··· Document segment

The next morning, Quinn goes to the safehouse. He takes Carrie to task for not answering her phone and tells her about the cleric they lost track of due to her being unreachable. They part on bad terms when Carrie defends herself as having been busy "recruiting", while Quinn responds that it looks more like she was just "fucking a child". Carrie tells a clearly jealous Quinn that it has nothing to do with him anyway. He leaves hurt and angry with Carrie for clearly crossing a line he thinks/believes she should not have. Later, while watching a sunrise off the safehouse's roof garden, Aayan tells Carrie that he no longer wishes to lie to her and finally confesses that his uncle is indeed still alive.

== Production ==
The episode was directed by Charlotte Sieling and written by executive producer Meredith Stiehm.

==Reception==
===Critical response===
Price Peterson of New York magazine rated the episode 4 out of 5 stars, praising the "devastating performances" by Claire Danes and Suraj Sharma.

······
··· Recorded data

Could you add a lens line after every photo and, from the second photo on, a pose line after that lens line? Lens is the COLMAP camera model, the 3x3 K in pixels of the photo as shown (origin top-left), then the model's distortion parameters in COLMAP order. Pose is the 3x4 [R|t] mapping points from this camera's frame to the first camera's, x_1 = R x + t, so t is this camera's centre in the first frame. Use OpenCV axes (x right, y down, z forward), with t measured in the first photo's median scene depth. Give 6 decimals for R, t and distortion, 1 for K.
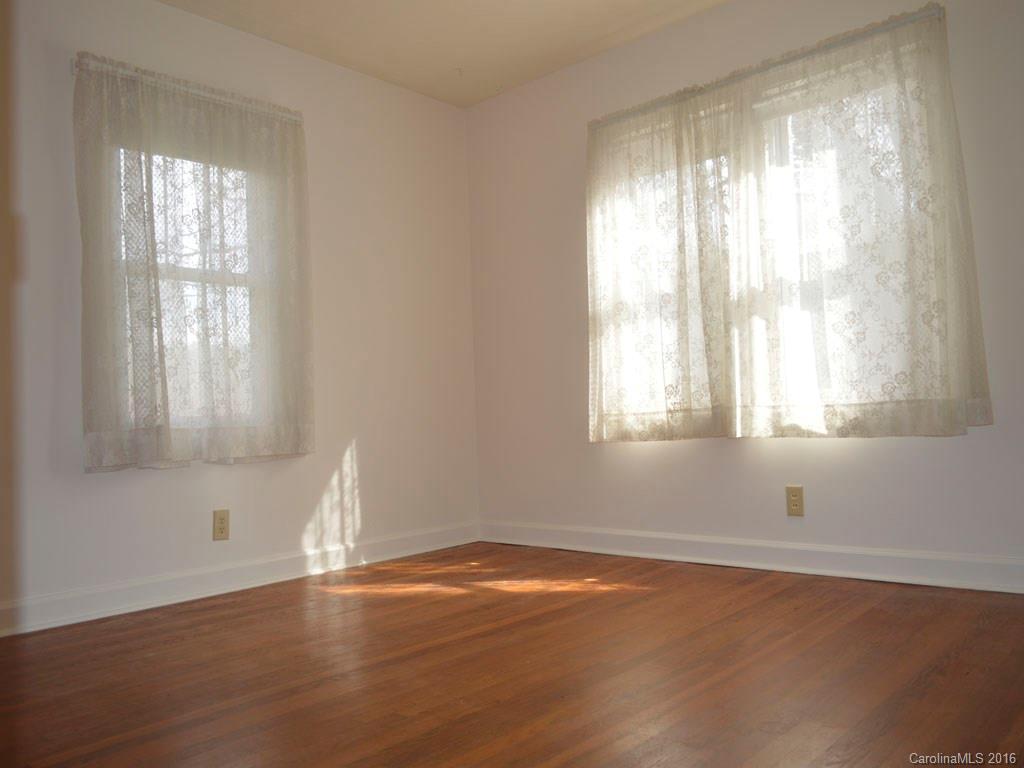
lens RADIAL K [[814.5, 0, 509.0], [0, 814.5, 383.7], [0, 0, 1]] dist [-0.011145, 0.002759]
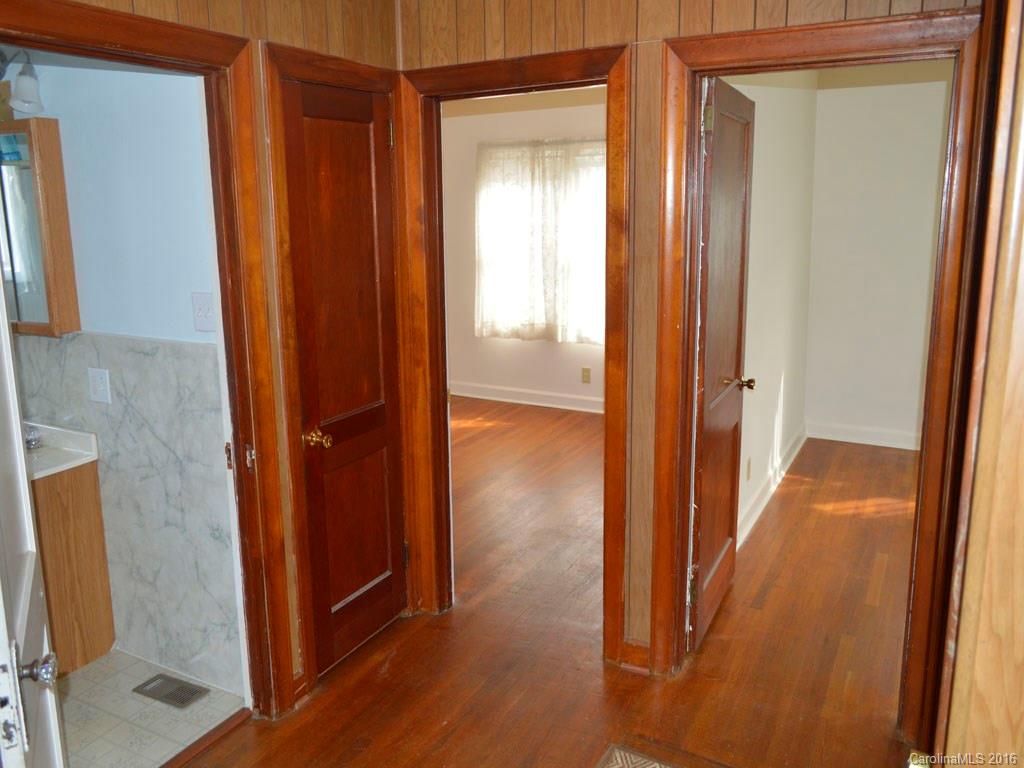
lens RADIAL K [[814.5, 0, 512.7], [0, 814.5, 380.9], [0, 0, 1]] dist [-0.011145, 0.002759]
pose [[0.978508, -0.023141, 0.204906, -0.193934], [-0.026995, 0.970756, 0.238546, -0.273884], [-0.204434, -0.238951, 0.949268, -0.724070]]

······
··· Recorded data

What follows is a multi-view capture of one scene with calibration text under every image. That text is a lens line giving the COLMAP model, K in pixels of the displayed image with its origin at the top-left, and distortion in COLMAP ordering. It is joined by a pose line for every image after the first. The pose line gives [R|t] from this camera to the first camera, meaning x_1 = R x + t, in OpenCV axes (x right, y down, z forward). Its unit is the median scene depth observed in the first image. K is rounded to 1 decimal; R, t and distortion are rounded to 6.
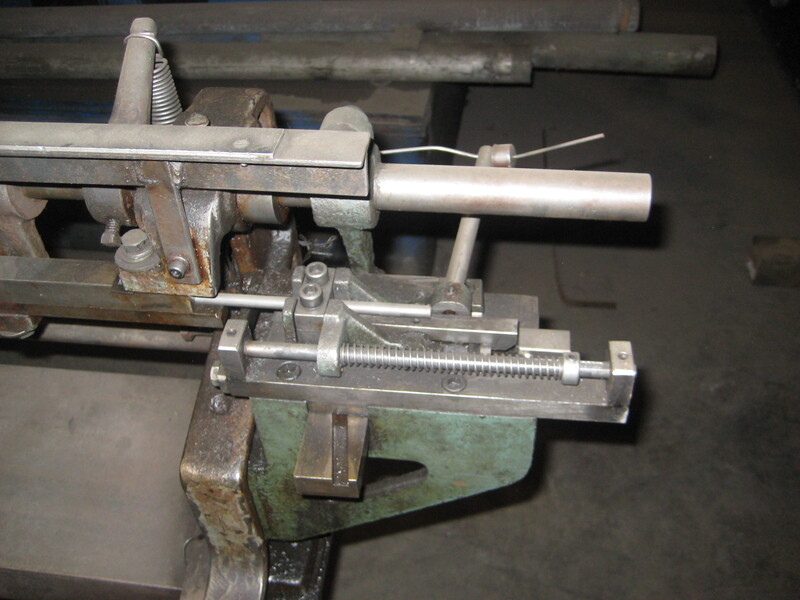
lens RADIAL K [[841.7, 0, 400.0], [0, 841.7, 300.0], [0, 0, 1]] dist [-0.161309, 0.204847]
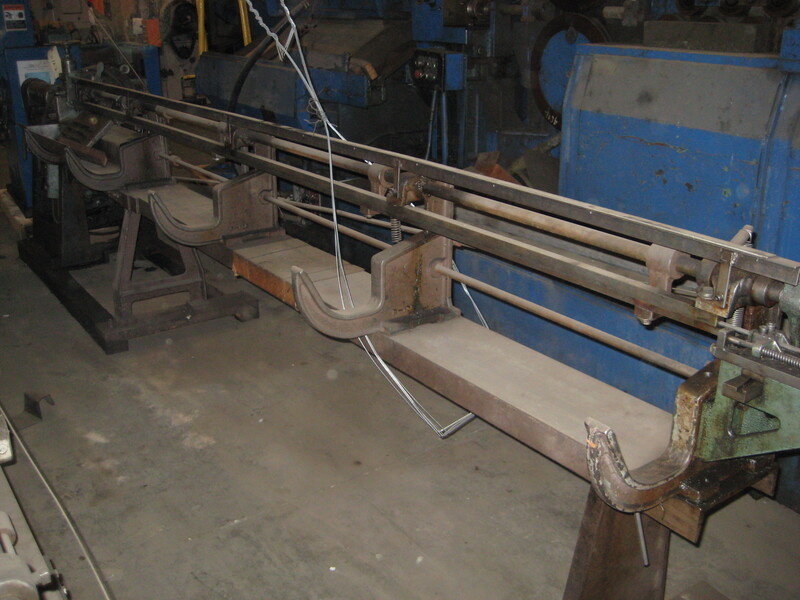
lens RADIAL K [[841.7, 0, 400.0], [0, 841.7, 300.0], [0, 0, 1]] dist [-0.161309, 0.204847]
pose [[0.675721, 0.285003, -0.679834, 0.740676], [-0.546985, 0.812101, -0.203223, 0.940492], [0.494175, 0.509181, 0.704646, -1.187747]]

······

* _Work to be completed_:
Using the episode text, answer these questions, numbering each answer to match:
1. Who directed the episode?
2. What rating did Price Peterson of New York magazine give the episode?
3. What does Aayan confess to Carrie while they watch the sunrise?

* _Output for this task_:
1. Charlotte Sieling
2. 4 out of 5 stars
3. That his uncle is still alive